The mouthpiece of a trumpet, like that of all brass instruments, detaches from the rest of the instrument. The mouthpiece connects to the mouthpiece tubing, also called a lead pipe, which in turn connects to the main tuning slide. Although the pitch of a trumpet depends on a number of factors, one way to change the sound is by sliding the mouthpiece farther into or out of the lead pipe.

Valves and Tuning

The trumpet contains three valves -- the buttons you push to change sound and help make notes -- that extend into the valve casings, one per each valve. On either side of the valve casings sits a tuning slide; one is closest to the mouthpiece, and the second is closest to the other side of the instrument. This slide can be pulled out or in to change the tone of the instrument. A third tuning slide sits on the valve casings itself.

Finger Resting Points

Trumpets usually contain two resting points. One, which rests on the tuning slide behind the valve casings, closest to the player, is meant for the thumb of the playing hand. The three fingers of that hand rest on the valves, one for each finger.
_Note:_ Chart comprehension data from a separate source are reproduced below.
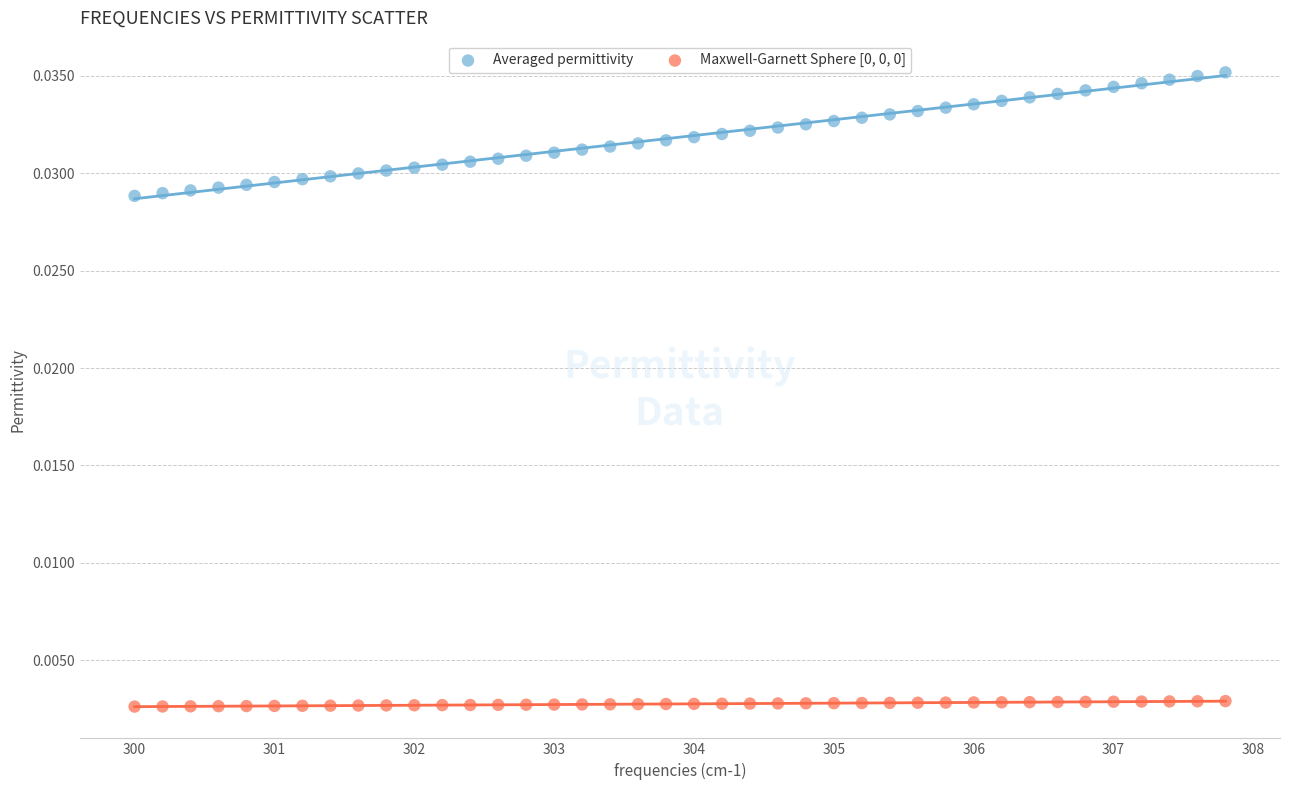

Which series has the largest Y range (max minus min)?

Averaged permittivity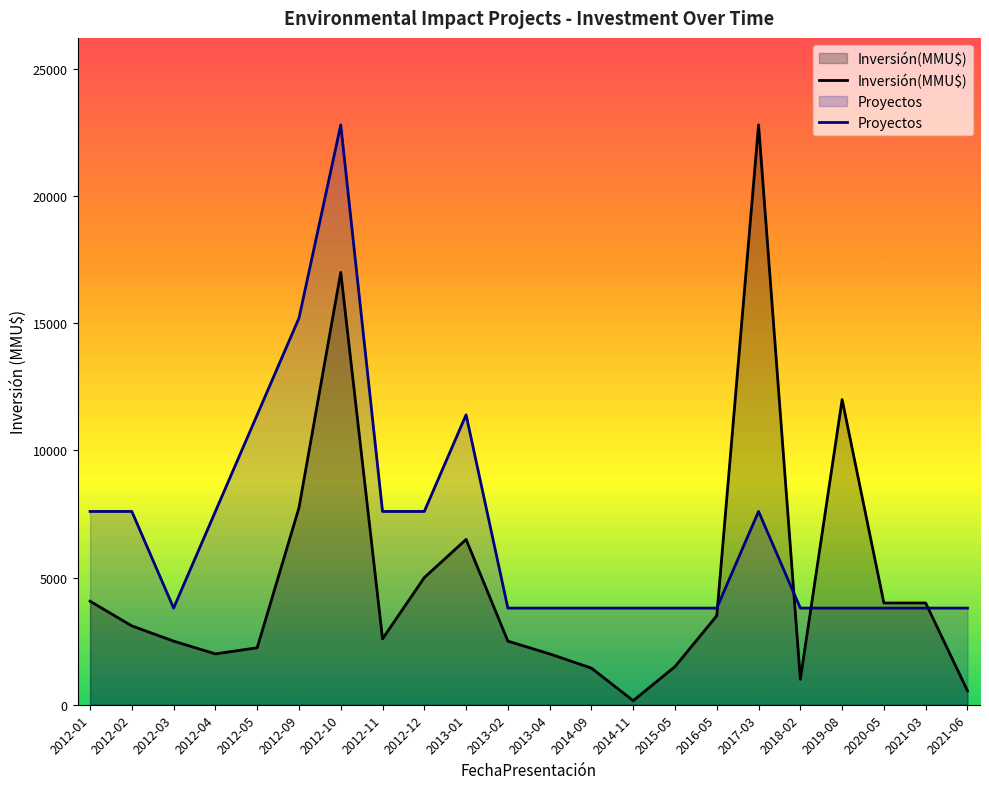

Is the value of Proyectos at 2013-02 greater than the value of Inversión(MMU$) at 2012-02?

Yes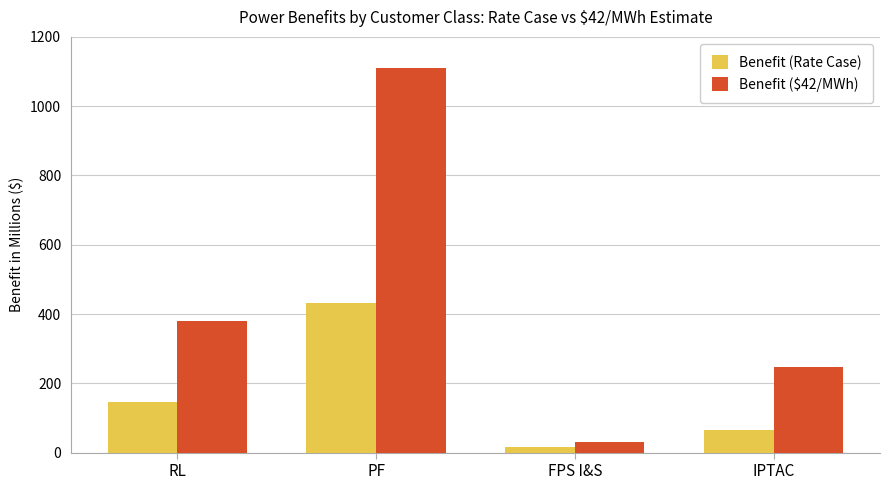

Rank the series by their average value, from lowest to highest.

Benefit (Rate Case), Benefit ($42/MWh)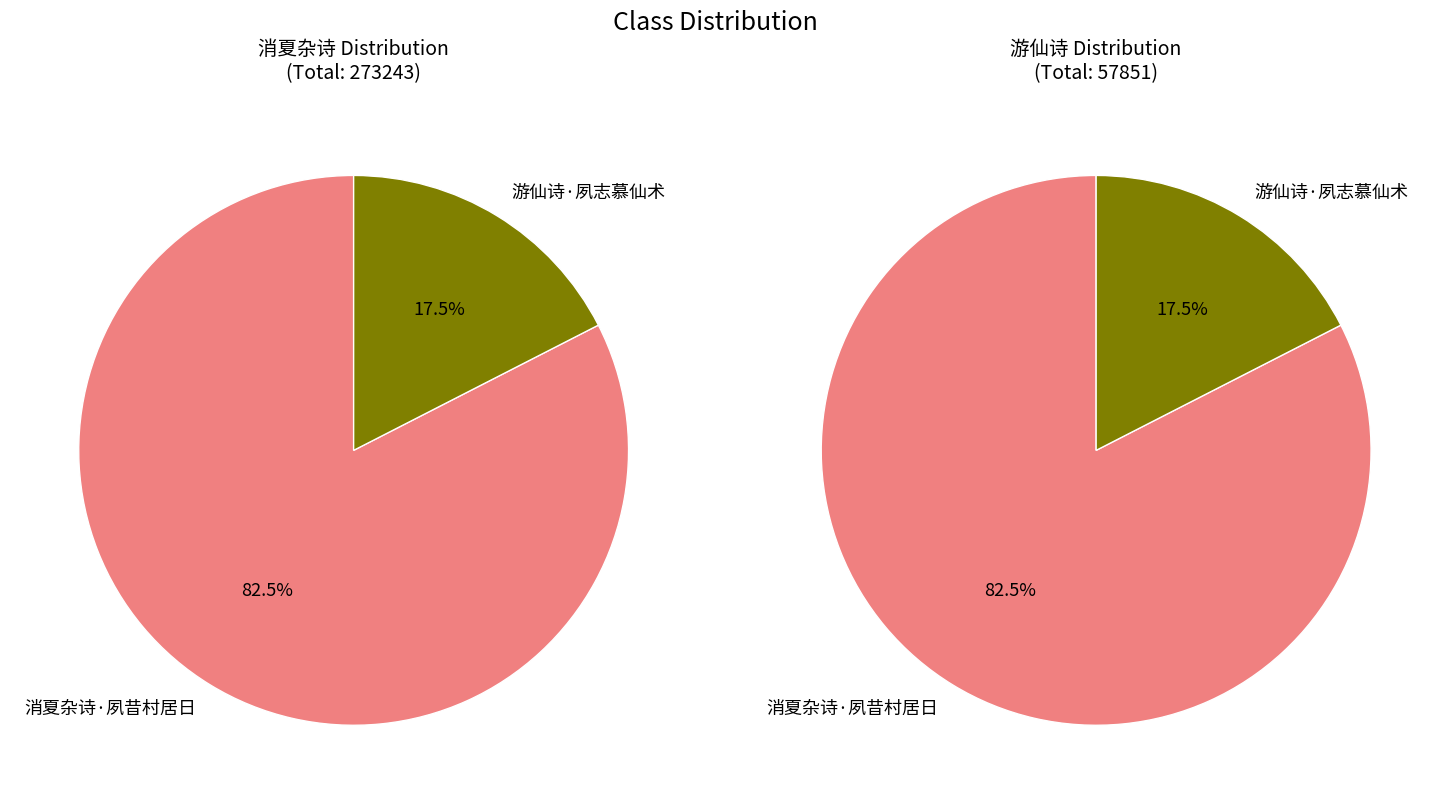

Is it true that 游仙诗·夙志慕仙术 is 17% of the pie?

True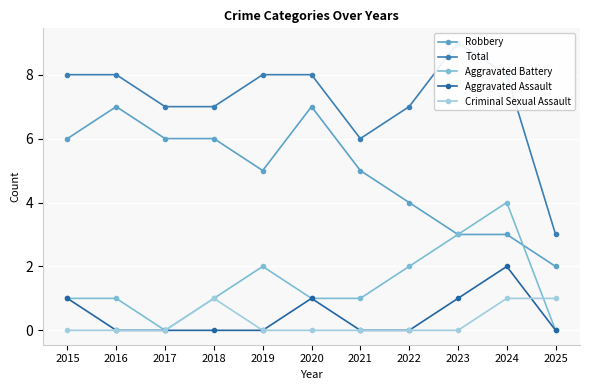

True or false: Total and Criminal Sexual Assault cross at least once.

False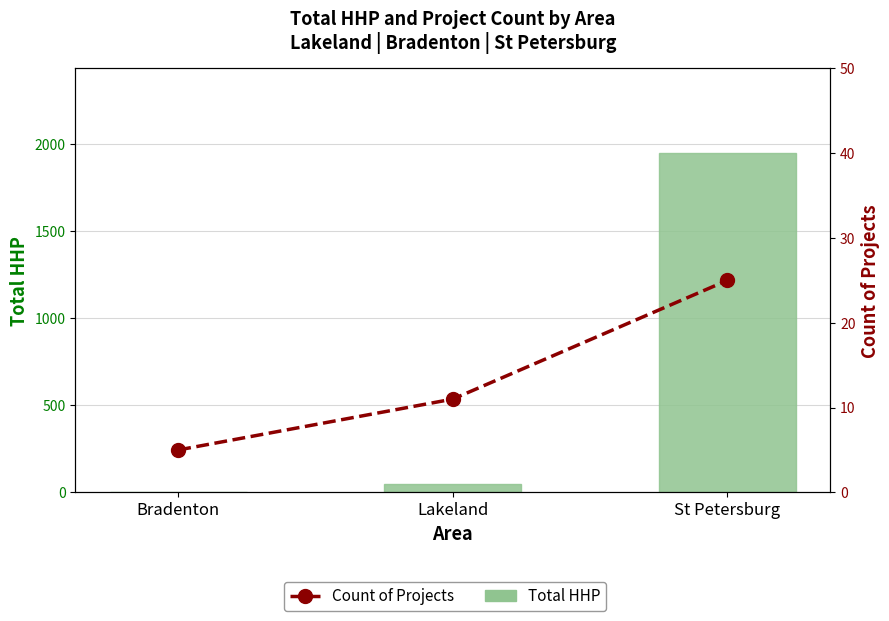

Which series has the largest total across all categories?

Total HHP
The other resting place is near the end of the horn, just before the bell, and is used for the pinky of the playing hand.

Bell and Other Keys

The bell is where the sound comes out. It cannot be adjusted, although players sometimes stick a mute inside to muffle the sound and create a different feel for the music. The trumpet also has two water keys on the curves nearest the bell. These do not affect the sound of the instrument but allow the player to drain spittle from inside the horn. Trumpets also have a slide ring on the front tuning slide, and a slide lock in case the player bumps the slide ring.